Grace Holds Interfaith Ramadan Dinner

 

Grace, Houston, was honored when leaders of the Dialogue Institute of the Southwest offered to prepare a Ramadan Iftar dinner for church members and their guests, as an opportunity to build relationship among different faith traditions.

 

Seventy-five people representing Christian denominations, Muslims, Hindus and Buddhists gathered for an evening of sacred music, conversation and to share a Turkish meal.

 

In her opening prayer, the Rev. Gena Davis asked God to strengthen participants resolve to reflect neighborly love, to increase understanding of one another and to bring an “end to strife among nations and peoples as we seek the way of peace together.”

 

Iftar is one of the religious observances of Ramadan and is often done as a community, with people gathering to break their fast together.
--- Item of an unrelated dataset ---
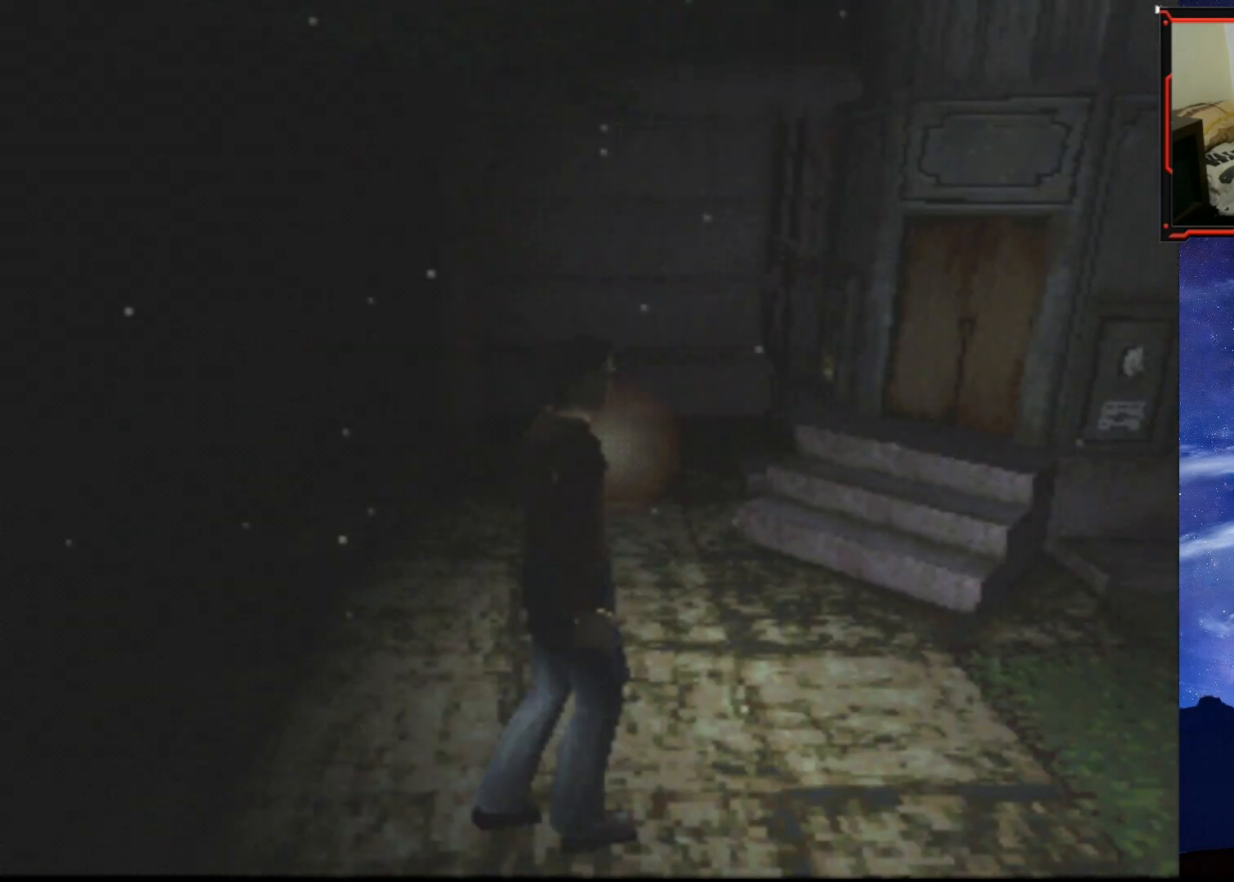
{"buttons": ["DPAD_UP", "DPAD_LEFT"], "right_stick": "center", "events": [[200, "SQUARE", "up"], [467, "DPAD_LEFT", "down"]]}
The Iftar dinner at Grace was preceded by an offering of sacred music from different faith groups, including Gregorian chant introduced by Sister Deborah Fuchs, CDP, a Roman Catholic nun; Jewish chants by Houston cantor Janice Rubin and Hindu chants with drums and musical instruments in which the audience was asked to join.

 

As time for the breaking of the fast of Ramadan neared, Bill Tamer, director of the Dialogue Institute of the Southwest, showed a short video about the meaning of Ramadan for Muslims followed by the traditional call to prayer. Before the meal was served, Tamer encouraged participants to meet one another following the event in order to begin to know one another on a deeper, personal level.

 

While many took up his challenge, others said they wanted to continue gathering with Grace for other events, both at the church and in their own sacred spaces.

 

“Our members shared the importance of developing interfaith relationships,” Davis said, “because it opens us to listen to the hearts of people of different faith backgrounds and cultures, and to see our common humanity, hopes and dreams.”

 

Helen Rose Ebaugh, PhD, retired professor of sociology and comparative religion at the University of Houston, and member of Grace, organized the event. “This evening is a model of the kind of interfaith interactions that are so necessary in our global world today,” she said.